Data records -

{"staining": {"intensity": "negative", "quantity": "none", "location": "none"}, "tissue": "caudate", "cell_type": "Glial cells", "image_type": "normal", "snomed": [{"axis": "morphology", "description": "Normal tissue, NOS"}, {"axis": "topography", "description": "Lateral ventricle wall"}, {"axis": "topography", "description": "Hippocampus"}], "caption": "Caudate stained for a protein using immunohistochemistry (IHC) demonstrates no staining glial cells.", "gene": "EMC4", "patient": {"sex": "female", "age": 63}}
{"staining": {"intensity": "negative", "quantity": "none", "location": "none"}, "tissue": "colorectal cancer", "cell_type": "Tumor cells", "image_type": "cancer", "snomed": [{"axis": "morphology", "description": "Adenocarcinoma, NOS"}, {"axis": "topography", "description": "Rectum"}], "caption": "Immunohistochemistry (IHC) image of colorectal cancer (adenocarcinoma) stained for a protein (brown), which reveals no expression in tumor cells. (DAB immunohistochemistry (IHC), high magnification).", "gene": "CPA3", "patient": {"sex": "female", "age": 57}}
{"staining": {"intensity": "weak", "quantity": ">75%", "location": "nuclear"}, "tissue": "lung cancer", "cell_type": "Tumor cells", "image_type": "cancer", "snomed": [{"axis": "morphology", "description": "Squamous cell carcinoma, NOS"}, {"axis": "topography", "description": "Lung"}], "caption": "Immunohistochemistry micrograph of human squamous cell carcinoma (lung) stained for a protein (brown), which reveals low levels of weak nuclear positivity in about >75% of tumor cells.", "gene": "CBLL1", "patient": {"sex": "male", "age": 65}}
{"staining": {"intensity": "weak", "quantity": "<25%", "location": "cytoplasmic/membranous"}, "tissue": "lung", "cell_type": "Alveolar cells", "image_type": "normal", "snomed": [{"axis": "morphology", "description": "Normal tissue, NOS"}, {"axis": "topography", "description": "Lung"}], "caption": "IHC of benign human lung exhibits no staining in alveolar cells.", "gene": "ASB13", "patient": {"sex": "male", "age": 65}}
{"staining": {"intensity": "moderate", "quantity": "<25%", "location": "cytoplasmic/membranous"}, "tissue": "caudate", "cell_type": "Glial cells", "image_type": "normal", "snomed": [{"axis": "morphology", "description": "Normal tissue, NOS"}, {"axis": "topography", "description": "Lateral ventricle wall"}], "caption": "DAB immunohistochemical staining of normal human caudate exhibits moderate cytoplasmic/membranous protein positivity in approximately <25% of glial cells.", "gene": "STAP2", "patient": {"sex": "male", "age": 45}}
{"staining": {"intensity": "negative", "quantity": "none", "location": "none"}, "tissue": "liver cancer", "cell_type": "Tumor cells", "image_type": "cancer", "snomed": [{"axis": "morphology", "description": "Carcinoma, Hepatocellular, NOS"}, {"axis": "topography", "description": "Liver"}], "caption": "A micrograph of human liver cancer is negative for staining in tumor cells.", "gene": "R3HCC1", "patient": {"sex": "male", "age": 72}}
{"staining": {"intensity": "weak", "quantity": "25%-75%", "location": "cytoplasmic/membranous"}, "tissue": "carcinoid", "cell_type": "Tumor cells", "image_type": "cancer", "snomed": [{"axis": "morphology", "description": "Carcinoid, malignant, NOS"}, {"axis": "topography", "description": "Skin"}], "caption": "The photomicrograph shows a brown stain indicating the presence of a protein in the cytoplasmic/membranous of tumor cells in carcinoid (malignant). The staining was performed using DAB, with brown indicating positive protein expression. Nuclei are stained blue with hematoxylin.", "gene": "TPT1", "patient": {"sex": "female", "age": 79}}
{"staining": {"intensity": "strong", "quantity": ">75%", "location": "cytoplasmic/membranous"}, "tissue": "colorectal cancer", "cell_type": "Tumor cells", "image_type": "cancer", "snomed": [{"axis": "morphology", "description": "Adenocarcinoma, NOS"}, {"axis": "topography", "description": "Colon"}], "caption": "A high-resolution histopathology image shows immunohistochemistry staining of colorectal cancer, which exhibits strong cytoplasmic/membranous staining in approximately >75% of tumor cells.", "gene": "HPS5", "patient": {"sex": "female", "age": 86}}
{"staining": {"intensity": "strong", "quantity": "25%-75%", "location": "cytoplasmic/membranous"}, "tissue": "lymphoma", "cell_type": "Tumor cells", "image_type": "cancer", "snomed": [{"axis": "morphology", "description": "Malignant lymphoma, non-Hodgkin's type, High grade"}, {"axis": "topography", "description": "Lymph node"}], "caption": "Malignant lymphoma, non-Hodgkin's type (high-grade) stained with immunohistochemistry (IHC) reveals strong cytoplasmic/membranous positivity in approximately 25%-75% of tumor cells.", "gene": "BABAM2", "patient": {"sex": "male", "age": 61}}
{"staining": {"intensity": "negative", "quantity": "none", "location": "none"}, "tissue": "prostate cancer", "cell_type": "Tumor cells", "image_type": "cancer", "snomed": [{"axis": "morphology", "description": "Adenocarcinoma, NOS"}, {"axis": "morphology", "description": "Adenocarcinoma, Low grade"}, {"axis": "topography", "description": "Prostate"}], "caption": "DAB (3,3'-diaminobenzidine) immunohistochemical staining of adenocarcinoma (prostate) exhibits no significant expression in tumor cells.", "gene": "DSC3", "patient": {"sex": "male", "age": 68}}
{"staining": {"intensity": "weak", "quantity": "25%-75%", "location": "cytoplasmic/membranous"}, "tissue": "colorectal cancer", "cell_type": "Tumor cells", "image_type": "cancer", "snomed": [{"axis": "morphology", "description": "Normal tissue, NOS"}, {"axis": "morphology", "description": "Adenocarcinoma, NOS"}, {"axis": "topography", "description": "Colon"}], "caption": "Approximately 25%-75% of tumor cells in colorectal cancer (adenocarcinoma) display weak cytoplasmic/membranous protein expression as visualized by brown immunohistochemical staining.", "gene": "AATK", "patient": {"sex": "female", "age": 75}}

Exercise objective - What is asked for is an exact copy of the lines above from the one containing "of human liver" through the one containing "high-resolution histopathology image", and only those.

Solution for this task -
{"staining": {"intensity": "negative", "quantity": "none", "location": "none"}, "tissue": "liver cancer", "cell_type": "Tumor cells", "image_type": "cancer", "snomed": [{"axis": "morphology", "description": "Carcinoma, Hepatocellular, NOS"}, {"axis": "topography", "description": "Liver"}], "caption": "A micrograph of human liver cancer is negative for staining in tumor cells.", "gene": "R3HCC1", "patient": {"sex": "male", "age": 72}}
{"staining": {"intensity": "weak", "quantity": "25%-75%", "location": "cytoplasmic/membranous"}, "tissue": "carcinoid", "cell_type": "Tumor cells", "image_type": "cancer", "snomed": [{"axis": "morphology", "description": "Carcinoid, malignant, NOS"}, {"axis": "topography", "description": "Skin"}], "caption": "The photomicrograph shows a brown stain indicating the presence of a protein in the cytoplasmic/membranous of tumor cells in carcinoid (malignant). The staining was performed using DAB, with brown indicating positive protein expression. Nuclei are stained blue with hematoxylin.", "gene": "TPT1", "patient": {"sex": "female", "age": 79}}
{"staining": {"intensity": "strong", "quantity": ">75%", "location": "cytoplasmic/membranous"}, "tissue": "colorectal cancer", "cell_type": "Tumor cells", "image_type": "cancer", "snomed": [{"axis": "morphology", "description": "Adenocarcinoma, NOS"}, {"axis": "topography", "description": "Colon"}], "caption": "A high-resolution histopathology image shows immunohistochemistry staining of colorectal cancer, which exhibits strong cytoplasmic/membranous staining in approximately >75% of tumor cells.", "gene": "HPS5", "patient": {"sex": "female", "age": 86}}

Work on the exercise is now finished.